La presidenta de la Nación habló recientemente sobre la necesidad de que haya una ley de ética para el periodismo, ante lo cual el Foro de Periodismo Argentino (Fopea) advirtió públicamente que no es posible imponer conductas éticas en el ejercicio del periodismo profesional, por más deseables que ellas sean.
Se debe hacer docencia de forma paciente y permanente para que los periodistas en su función, así como los médicos, los abogados, o los políticos en la suya, apliquen los principios adecuados a su respectiva labor. Por otra parte, una de las formas de mejorar la calidad de la información pública es que se cumpla y se haga cumplir la ley de ética pública en todo lo referido a la difusión de la información pública.
El artículo 32 de la Constitución Nacional descalifica a toda ley que pretenda regular específicamente la libertad de prensa. Esta puede ser reglamentada en orden a su ejercicio mediante normas comunes a otras áreas, pero no aplicables solamente a la función. En igual sentido, el artículo 13 de la Convención Americana sobre Derechos Humanos prohibe al Estado restringir la libertad de expresión por cualquier medio directo o indirecto, tal como lo señala la Corte Interamericana de Derechos Humanos, cuyas decisiones son obligatorias para las autoridades argentinas, conforme a la doctrina de la Corte Suprema de Justicia. Precisamente, en la opinión consultiva 5/85, dispuso que se oponían a esa Convención internacional todas las leyes que imponen la coligación obligatoria de los periodistas o exigen estudios especiales para ejercer esa actividad o pretenden tipificar las normas éticas del periodismo.

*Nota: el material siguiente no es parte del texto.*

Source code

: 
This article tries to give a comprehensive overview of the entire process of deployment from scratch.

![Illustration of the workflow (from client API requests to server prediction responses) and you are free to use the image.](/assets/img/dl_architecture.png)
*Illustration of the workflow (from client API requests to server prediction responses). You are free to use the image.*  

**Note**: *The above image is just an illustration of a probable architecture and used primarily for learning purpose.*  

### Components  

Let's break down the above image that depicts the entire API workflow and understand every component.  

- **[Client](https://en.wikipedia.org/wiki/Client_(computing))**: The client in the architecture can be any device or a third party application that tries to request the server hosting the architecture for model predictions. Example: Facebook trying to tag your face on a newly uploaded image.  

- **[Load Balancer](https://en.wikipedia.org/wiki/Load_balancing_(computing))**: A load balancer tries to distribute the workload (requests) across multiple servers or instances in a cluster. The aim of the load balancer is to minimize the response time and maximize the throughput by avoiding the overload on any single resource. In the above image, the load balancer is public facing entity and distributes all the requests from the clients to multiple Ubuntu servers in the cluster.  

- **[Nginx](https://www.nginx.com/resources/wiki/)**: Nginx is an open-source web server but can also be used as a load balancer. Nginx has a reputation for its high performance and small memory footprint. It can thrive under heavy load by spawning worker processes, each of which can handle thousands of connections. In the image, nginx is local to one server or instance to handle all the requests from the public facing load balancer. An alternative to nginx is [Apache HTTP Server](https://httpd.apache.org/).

El acuerdo panamericano firmado en 1945 en México, conocido como Acta de Chapultepec, también prescribe que: "No hay personas ni sociedades libres sin libertad de expresión y de prensa. No es una concesión de las autoridades; es un derecho del pueblo” (art. 1º); "La credibilidad de la prensa está ligada al compromiso con la verdad. En una sociedad libre la opinión pública premia o castiga” (art. 9º).
Fundamentalmente, se debe recordar la Declaración de Principios sobre la Libertad de Expresión de la Comisión Interamericana de Derechos Humanos de la OEA, que establece categóricamente: "La actividad periodística debe regirse por conductas éticas, las cuales en ningún caso pueden ser impuestas por los Estados”.